There weren’t many units coming back yet from overseas. We were one of the first ones. I was down at Camp Lejeune and was a butcher in their kitchen for the next year and a half.

SID PHILLIPS

When I got home to Mobile, I was a bigger curiosity than in San Diego. The streets were not full of veterans yet. People would look at you and say, “Have you been overseas?” And I’d say, “Yeah I have.”

Coming back to my house, back to my parents and my sister Katharine—I just figured it would never happen. And now that it was actually happening, I couldn’t believe it. You’d just figure you’d wake up and find out you were in your hammock in Pavuvu. For a long time, I had that feeling—that I’m imagining all this, that it’s not really happening.

In the midst of this all, I met Mary Houston, the prettiest girl who ever lived. She was a teller at the local bank. I knew her in high school when I worked in the cafeteria and punched the cash register in the girls’ food line.
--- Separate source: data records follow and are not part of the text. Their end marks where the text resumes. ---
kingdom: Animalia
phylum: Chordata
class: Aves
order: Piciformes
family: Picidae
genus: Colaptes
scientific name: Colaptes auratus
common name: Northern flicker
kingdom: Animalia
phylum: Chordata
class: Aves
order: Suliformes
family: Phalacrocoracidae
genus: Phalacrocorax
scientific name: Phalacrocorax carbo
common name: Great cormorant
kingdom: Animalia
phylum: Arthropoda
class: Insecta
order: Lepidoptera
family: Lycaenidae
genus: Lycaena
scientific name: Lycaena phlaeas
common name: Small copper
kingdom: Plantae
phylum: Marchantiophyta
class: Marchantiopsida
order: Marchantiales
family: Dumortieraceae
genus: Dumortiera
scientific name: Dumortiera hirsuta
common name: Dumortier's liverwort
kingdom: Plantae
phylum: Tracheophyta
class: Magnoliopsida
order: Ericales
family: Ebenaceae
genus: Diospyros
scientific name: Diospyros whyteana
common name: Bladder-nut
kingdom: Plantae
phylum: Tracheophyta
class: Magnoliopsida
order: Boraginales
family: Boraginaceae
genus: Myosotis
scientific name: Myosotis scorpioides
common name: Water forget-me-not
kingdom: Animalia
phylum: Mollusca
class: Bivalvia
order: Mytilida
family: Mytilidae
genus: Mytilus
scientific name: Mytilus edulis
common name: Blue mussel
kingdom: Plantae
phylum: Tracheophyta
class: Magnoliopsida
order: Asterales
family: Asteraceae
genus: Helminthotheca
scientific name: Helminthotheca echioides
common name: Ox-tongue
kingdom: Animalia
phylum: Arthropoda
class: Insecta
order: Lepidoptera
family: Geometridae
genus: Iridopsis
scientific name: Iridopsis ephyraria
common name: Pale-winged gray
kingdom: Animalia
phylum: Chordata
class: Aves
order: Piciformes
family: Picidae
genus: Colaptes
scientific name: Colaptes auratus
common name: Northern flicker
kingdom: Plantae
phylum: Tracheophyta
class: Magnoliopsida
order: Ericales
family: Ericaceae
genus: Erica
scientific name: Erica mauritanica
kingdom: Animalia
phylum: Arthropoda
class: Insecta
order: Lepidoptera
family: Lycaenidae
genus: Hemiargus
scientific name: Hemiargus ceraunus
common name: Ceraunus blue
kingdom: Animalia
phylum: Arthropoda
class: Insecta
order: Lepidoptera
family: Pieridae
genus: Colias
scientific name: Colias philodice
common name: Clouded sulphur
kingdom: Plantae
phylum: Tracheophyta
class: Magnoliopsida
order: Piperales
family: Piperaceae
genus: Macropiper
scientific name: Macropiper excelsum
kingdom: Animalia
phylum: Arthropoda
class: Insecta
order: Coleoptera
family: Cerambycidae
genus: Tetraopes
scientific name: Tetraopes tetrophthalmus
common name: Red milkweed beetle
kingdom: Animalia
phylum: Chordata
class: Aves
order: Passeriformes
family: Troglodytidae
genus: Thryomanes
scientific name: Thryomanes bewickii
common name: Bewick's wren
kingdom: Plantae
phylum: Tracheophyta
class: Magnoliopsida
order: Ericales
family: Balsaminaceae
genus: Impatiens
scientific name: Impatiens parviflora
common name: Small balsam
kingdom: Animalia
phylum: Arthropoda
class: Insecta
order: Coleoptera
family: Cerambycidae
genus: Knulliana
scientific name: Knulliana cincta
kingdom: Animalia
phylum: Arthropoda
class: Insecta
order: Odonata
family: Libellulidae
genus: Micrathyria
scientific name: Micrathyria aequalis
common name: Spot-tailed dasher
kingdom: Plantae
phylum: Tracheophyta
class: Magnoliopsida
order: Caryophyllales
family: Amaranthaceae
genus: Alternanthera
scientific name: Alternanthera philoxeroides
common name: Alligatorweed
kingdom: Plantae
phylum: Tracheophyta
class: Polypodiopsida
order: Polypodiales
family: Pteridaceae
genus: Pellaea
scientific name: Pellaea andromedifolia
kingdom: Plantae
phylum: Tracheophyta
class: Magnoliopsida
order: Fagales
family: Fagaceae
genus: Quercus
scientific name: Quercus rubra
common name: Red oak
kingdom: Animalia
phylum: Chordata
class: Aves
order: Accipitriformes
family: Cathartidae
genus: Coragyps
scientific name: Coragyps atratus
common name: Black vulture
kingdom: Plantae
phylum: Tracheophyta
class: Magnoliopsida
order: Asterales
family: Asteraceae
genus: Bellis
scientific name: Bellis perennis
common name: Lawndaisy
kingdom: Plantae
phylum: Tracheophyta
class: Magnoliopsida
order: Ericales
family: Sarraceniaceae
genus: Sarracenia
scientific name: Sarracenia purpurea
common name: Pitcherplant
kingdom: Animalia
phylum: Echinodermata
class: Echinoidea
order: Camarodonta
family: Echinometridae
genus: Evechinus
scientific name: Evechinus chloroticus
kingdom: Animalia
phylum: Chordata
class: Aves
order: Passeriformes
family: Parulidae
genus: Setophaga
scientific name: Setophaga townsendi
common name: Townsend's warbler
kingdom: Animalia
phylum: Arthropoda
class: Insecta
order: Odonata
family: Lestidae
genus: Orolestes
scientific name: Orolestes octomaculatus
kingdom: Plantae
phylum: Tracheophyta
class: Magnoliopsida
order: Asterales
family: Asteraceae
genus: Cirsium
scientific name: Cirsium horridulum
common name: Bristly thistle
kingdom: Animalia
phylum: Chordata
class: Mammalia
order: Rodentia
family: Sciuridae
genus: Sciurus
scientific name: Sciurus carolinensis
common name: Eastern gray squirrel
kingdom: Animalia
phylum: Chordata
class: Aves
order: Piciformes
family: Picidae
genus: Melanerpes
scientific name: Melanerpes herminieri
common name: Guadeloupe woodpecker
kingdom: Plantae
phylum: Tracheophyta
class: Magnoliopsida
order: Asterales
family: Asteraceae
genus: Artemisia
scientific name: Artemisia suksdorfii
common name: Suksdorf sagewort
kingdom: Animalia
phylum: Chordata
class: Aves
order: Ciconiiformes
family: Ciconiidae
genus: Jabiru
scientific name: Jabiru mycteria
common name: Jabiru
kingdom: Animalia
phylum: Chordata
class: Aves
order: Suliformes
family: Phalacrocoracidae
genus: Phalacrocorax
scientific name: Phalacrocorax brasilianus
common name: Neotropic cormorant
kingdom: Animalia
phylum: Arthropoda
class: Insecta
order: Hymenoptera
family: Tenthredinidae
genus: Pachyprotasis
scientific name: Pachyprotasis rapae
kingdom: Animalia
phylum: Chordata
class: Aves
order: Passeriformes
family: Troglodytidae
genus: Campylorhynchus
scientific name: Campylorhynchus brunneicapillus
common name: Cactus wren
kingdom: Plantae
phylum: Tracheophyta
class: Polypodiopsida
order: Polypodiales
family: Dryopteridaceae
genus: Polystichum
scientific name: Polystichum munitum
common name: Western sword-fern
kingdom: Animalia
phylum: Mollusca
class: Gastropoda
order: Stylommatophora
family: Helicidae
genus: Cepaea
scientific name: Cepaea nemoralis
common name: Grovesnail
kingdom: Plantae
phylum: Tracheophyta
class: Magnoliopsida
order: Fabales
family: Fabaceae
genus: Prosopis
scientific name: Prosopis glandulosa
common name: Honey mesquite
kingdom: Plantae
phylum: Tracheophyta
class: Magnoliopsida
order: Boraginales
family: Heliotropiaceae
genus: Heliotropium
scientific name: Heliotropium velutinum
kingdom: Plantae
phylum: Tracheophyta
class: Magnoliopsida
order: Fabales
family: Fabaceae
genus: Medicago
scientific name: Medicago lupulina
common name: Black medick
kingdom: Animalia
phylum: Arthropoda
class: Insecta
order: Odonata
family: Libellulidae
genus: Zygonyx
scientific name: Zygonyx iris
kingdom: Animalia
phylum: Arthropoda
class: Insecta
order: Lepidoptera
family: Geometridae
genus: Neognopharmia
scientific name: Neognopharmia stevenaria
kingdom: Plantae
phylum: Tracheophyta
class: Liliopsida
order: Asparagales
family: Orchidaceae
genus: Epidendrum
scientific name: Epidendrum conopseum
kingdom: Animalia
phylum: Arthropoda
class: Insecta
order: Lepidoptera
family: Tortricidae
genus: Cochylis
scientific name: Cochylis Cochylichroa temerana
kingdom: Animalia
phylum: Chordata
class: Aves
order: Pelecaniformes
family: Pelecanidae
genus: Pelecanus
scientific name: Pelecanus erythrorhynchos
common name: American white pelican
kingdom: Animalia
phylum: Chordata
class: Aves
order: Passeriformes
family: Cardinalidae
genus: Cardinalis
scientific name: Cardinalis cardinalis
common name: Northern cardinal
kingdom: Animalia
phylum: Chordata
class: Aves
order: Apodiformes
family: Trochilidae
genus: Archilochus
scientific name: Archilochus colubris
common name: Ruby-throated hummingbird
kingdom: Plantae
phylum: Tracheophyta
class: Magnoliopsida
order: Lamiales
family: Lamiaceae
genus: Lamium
I was an expert girl watcher back then. But I never imagined she would stay single and unmarried in time for me to grow up and make something of myself. There’s not much to tell except that she was perfect. I knew this was the girl I needed. We started dating, and for a moment I was glad there was a war on because it kept all the other boys away from Mary Houston.

It was summer 1944 when I came home. There was still another year of the war to go.

* T. I. Miller would remember, “As to Pavuvu, about fifteen years ago I ordered an official certificate saying that I was an official citizen of Pavuvu. I found it in the Leatherneck magazine.”

* T. I. Miller would remember, “If I go to a reunion right now and some guy who was at Pavuvu is attending, too, he’ll make me tell that story. I can’t escape it (laughs).”

* T. I. Miller would remember, “I never saw him again after that but heard he got shot in the stomach on Peleliu and bled out and died before they could get him to an aid station.”

* Richard Greer would remember, “I heard Morgan died in 1980, when he was sixty years old.”